-- Information given --
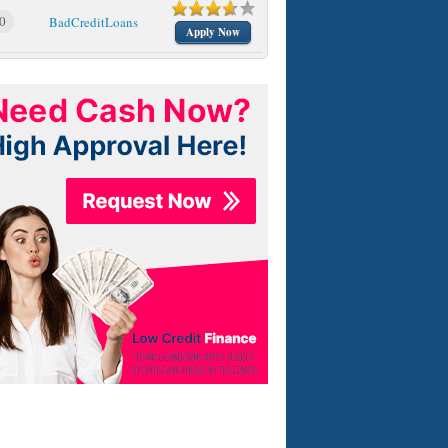
0
BadCreditLoans
Apply Now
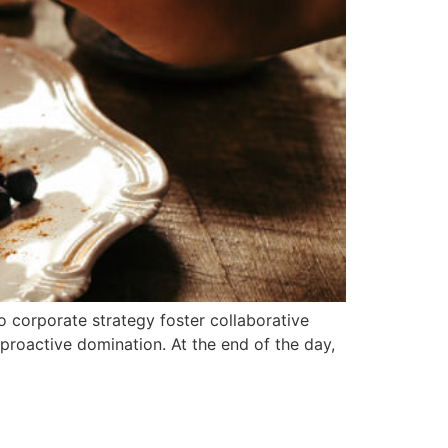
o corporate strategy foster collaborative
e proactive domination. At the end of the day,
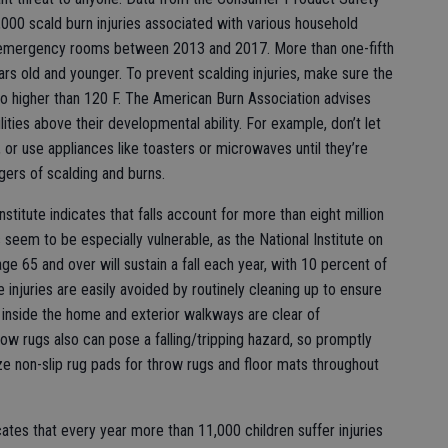
000 scald burn injuries associated with various household
 emergency rooms between 2013 and 2017. More than one-fifth
ears old and younger. To prevent scalding injuries, make sure the
no higher than 120 F. The American Burn Association advises
lities above their developmental ability. For example, don’t let
, or use appliances like toasters or microwaves until they’re
ers of scalding and burns.
nstitute indicates that falls account for more than eight million
seem to be especially vulnerable, as the National Institute on
ge 65 and over will sustain a fall each year, with 10 percent of
se injuries are easily avoided by routinely cleaning up to ensure
s inside the home and exterior walkways are clear of
ow rugs also can pose a falling/tripping hazard, so promptly
ize non-slip rug pads for throw rugs and floor mats throughout
cates that every year more than 11,000 children suffer injuries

-- Aim of the task --
Put every line of text from the items above into a single numbered list, leaving out blank lines. Don't include the pictures in your answer.

-- Written answer --
1. 0
2. BadCreditLoans
3. Apply Now
4. o corporate strategy foster collaborative
5. e proactive domination. At the end of the day,
6. 000 scald burn injuries associated with various household
7.  emergency rooms between 2013 and 2017. More than one-fifth
8. ears old and younger. To prevent scalding injuries, make sure the
9. no higher than 120 F. The American Burn Association advises
10. lities above their developmental ability. For example, don’t let
11. , or use appliances like toasters or microwaves until they’re
12. ers of scalding and burns.
13. nstitute indicates that falls account for more than eight million
14. seem to be especially vulnerable, as the National Institute on
15. ge 65 and over will sustain a fall each year, with 10 percent of
16. se injuries are easily avoided by routinely cleaning up to ensure
17. s inside the home and exterior walkways are clear of
18. ow rugs also can pose a falling/tripping hazard, so promptly
19. ize non-slip rug pads for throw rugs and floor mats throughout
20. cates that every year more than 11,000 children suffer injuries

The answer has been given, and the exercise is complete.